Deaths in the Cradle


An unprecedented number of toddler deaths in a hospital raises serious concerns about healthcare in the Valley, says Riyaz Wani

Death Valley GB Pant hospital has seen over 380 infant deaths this year
Death Valley: GB Pant hospital has seen over 380 infant deaths this year, Photo: Faisal Khan

ROWS OF beds occupied by children with relatives filling the space in between. Any sign of a doctor or a paramedic sets off a flutter in the crowd, with requests to attend to the bed-ridden babies. This is what a normal day looks like at the GB Pant hospital, Kashmir’s only government run tertiary children’s healthcare institution, where the inside is full of noise, disease, desperation and death. Fear looms large, and expectations make way for an impending sense of doom.

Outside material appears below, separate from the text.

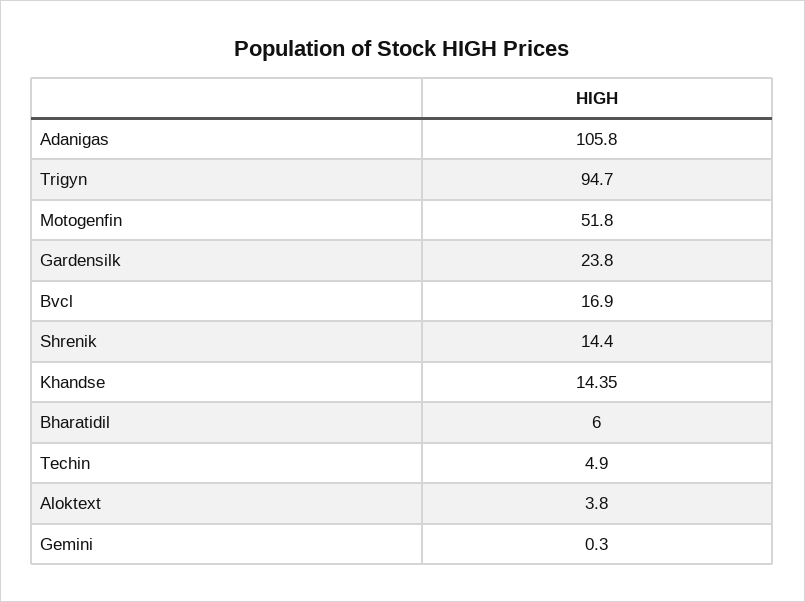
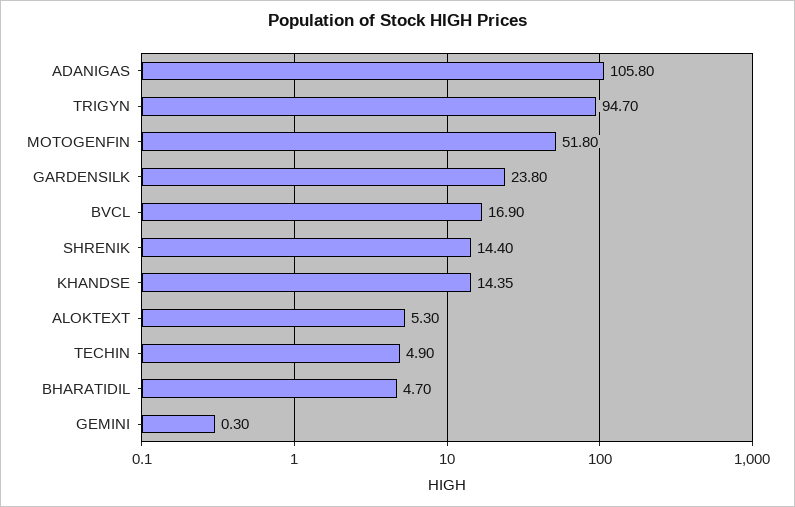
Bharatidil: 6 -> 4.7
Aloktext: 3.8 -> 5.3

The reason: around 380 crib deaths since January this year.

“Every 24 hours, there is a death or two in this hospital,” says Hajira who has come from Shopian in south Kashmir with her two-month-old baby. “I don’t know if I will get my ailing baby out alive.”

Hajira’s fear is not unfounded. Every parent is now scared for his/her child’s life. At the time of writing this, two more children had died in the hospital on 12 May, pushing up the toll. Hajira hugs her baby close to her chest as a wail breaks out in the nearby ward where another baby has succumbed to his illness.

There have been 895 fatalities through 2011 in the hospital and more than 380 since January. The break-up for this year goes like this: January 68; February 66; March 105; April 85 and 40 for until 12 May. Reports of deaths in the local media read like the daily casualty figures in militancy-related violence through the troubled 90s. Each new death comes as a shocking reminder of the deteriorating health scene at the GB Pant and other hospitals in the Valley.

Union Health Minister Ghulam Nabi Azad has termed the unprecedented toll of the crib deaths as “shameful”. Although Azad’s party, the Congress, is a partner in the National Conference-led Jammu & K government, the health minister has slammed Chief Minister Omar Abdullah for his failure to implement Central health schemes. The Central government, says Azad, has already released Rs 60 crore to the state for building two 200-bed hospitals, one each at Jammu and Srinagar. Azad also said children should get free medicines and diagnostic facilities, besides meals for the attendants for one month during hospitalisation, under a scheme already operational in the country.

The health minister’s cameo created some hope but it has hardly made any difference on the ground. Rattled by continuing deaths, the government ordered a probe headed by Dr Showkat Zargar, head of the Valley’s only tertiary care hospital the Sher-i-Kashmir Institute of Medical Sciences. However, the probe is still far from establishing what caused the deaths on such scale. Dr Zargar was asked to review the functioning of GB Pant in detail and report back to the Cabinet in a week. His report is still pending.

While negligence by doctors has been cited as one of the main reasons, the inadequate infrastructure at the GB Pant has also been highlighted as a reason for crib deaths. The hospital has a sanctioned strength of 170 beds but the occupancy, on an average, remains upwards of 350-400 patients. Besides, patients throng the outpatient Department in countless numbers during the day. The hospital has just 62 doctors and is woefully short of paramedics and support staff. Insofar as the essential equipment is concerned, the hospital has only six ventilators.

The state government has initiated several measures to bring the situation under control. Dr Muneer Masoodi, the former head of Sri Maharaja Hari Singh hospital, Srinagar, has been asked to review the situation. Minister for Medical Education, RS Chib has announced 65 more beds for the hospital. The government has ordered the transfer of many doctors from the hospital. Besides, surplus ventilators from Srinagar’s major government hospitals have been moved to GB pant.

“Give me a little bit of time and I will make a positive difference,” says Dr Masoodi. “I will clean up the system and usher in more discipline. We are also taking steps to address the problems of infrastructure, systems and services.”

Riyaz Wani is a Special Correspondent with Tehelka.